“Don’t be silly! I’ve made trouble enough without acting foolish over it.”
She seemed so completely ashamed of herself that Dorothy pitied her and hastened to put her arm about her and say:
“Why should you think of trouble to anybody else since you’re—alive?”
“Alive! Did you think I might be dead, then? That makes it worse, still. I was never in the slightest danger. I was only just a—dunce.”
“You couldn’t ever be that, Jane Potter!” cried Molly Martin, enthusiastically embracing the restored one from her other side.

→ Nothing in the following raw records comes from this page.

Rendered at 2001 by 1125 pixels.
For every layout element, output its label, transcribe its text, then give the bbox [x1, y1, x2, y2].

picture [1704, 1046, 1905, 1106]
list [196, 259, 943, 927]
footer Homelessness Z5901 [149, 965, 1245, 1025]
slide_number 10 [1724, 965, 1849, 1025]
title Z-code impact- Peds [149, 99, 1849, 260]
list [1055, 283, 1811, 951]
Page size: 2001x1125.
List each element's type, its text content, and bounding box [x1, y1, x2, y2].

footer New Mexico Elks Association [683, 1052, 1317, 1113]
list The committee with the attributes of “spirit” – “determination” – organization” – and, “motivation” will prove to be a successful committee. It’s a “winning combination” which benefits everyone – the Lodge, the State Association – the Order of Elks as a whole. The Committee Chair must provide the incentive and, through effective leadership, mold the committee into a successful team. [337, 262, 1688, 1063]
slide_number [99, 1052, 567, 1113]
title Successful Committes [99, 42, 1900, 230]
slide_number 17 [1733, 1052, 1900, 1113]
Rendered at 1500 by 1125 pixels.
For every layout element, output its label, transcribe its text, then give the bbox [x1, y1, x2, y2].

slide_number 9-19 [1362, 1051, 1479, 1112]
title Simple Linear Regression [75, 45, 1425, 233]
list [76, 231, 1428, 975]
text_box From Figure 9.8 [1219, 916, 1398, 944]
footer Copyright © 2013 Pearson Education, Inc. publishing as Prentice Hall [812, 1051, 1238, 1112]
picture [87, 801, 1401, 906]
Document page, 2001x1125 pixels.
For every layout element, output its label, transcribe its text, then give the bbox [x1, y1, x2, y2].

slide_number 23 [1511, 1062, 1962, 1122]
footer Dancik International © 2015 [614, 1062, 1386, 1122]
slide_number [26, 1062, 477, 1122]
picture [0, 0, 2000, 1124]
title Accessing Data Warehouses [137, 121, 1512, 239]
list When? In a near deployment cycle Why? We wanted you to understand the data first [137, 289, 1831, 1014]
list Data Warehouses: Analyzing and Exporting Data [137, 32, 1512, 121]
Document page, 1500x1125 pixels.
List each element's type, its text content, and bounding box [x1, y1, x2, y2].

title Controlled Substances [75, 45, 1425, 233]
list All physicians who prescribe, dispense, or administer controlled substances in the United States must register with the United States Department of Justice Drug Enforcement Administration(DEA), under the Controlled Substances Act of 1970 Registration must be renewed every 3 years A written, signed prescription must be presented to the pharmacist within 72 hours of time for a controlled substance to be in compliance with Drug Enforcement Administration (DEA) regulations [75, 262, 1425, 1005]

But Jane shook herself free from the caresses of both and calmly explained:
“Since you’ll all want to know I may as well tell just how thoughtless I was. I wanted to find that secret staircase Jim had told about, and the hidden chamber above it, under the roof. I couldn’t at first. It led out of the paneled chamber, he said, where all the side walls looked like doors and only one of them would move. Finally, after I’d tried ’em all, and that took some time, I slid one open. It was the secret stair; nothing but a close sealed cupboard, so little that even I could hardly squeeze up it. It wasn’t a regular stair, only tiny three-cornered pieces of board nailed in the back angles, first one side and then another. They are far apart and some are gone. I thought I’d never get up the thing, but I hadn’t stayed behind to be worsted by a sort of old grain-chute like that.”
“Weren’t you scared? Didn’t you feel as if some enemy were after you?” Molly Breckenridge interrupted to ask.
Jane coolly sat down and glanced contemptuously at the questioner. All the company felt a trifle disappointed by Jane’s manner. They had expected a more exciting revelation.
“What should I be afraid of? I haven’t any enemies, as I know.”